*Texto de origem:*
════════════════════

O amor seria menos intenso se não tivéssemos filhos? #1

por João Miguel Tavares, em 15.10.14

Escreveu a leitora Ines nos comentários a este post, que por sua vez comentava este post:

 

Não entendi a parte em que diz que os seus filhos são fruto do amor do casal. O amor seria menos intenso se não houvesse crianças? Poderiam ser um casal sem filhos muito feliz! Ou então, teve filhos só porque a Teresa queria? E vive uma vida completamente contrariado? Vezes quatro?

 

Eu admito que o meu post anterior era meio opaco, e estas objecções dão-me oportunidade para esclarecer a minha posição sobre o tema. Vamos, então, por partes.

 

Não entendi a parte em que diz que os seus filhos são fruto do amor do casal.

 

Estou convencido que o sociólogos e antropólogos do futuro considerarão a invenção da contracepção, e da pílula em particular, como um momento fundador na história da humanidade, em que a relação dos casais com a paternidade muda de forma radical. Por vezes nós não temos essa noção, porque estamos imersos no momento, mas a nossa geração está a viver uma revolução naquilo que são as relações familiares, e a invenção da contracepção feminina é um facto absolutamente estruturante.

════════════════════

*Informação fornecida:*

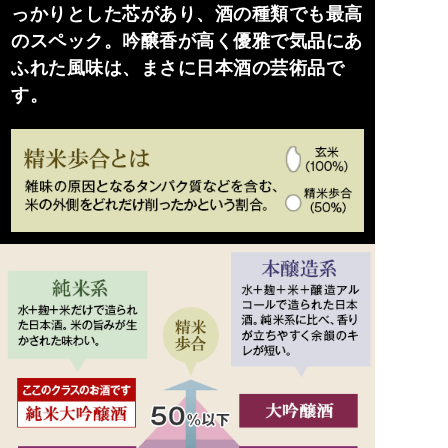
っかりとした芯があり、酒の種類でも最高
のスペック。吟醸香が高く優雅で気品にあ
ふれた風味は、まさに日本酒の芸術品で
す。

════════════════════

*Tarefas a realizar:*
**1)** Traduza para inglês a seguinte frase do texto sobre o amor e os filhos: "Eu admito que o meu post anterior era meio opaco, e estas objecções dão-me oportunidade para esclarecer a minha posição sobre o tema."
**2)** Prossiga o texto sobre o amor e os filhos a partir da última frase apresentada.
A listagem não tem qualquer relação com o texto sobre o amor e os filhos.

*Respostas por item:*
**1)** I admit that my previous post was somewhat opaque, and these objections give me the opportunity to clarify my position on the subject.

**2)**
 

Claro que há sempre azares e pessoas que têm filhos acidentalmente, mas mesmo os católicos ignoram olimpicamente as directrizes da Igreja em relação aos anticoncepcionais, e eu não tenho dúvidas em classificar a famosa encíclica Humanae Vitae (1968) e a sua visão da regulação da natalidade como um momento muito infeliz na história da Igreja. Espero que essa visão venha a mudar brevemente, porque nove em dez católicos não conseguem sequer perceber - porque, simplesmente, não se percebe - por que raio a utilização de um preservativo interfere na sua relação com Deus.

 

Diante destes factos, ter um filho a partir do último quartel do século XX é, sobretudo, ter o fruto de uma relação amorosa. Os "acidentes" diminuíram drasticamente, ou então são acidentes relativamente consentidos (é o meu caso e da Teresa, já que nenhum dos quatro foi planeado), e a partir daí aconteceu algo muito natural: o número de filhos por casal diminuiu e eles tornaram-se cada vez mais preciosos e desejados. Toda esta mariquice com os filhos, de que este blogue é uma belíssima prova, seria impensável antes da criação de uma cultura contraceptiva.

 

(O que não significa, atenção - antes que me apareça aí alguém que recusa a pílula e o preservativo por fidelidade à Igreja -, que quem usa os métodos naturais não adore os seus filhos tantos como os outros. Contudo, ter muitos filhos será, nesses casos, uma opção assumida, quando antigamente era uma coisa que simplesmente acontecia, e estava dependente sobretudo da fertilidade do homem e da mulher.)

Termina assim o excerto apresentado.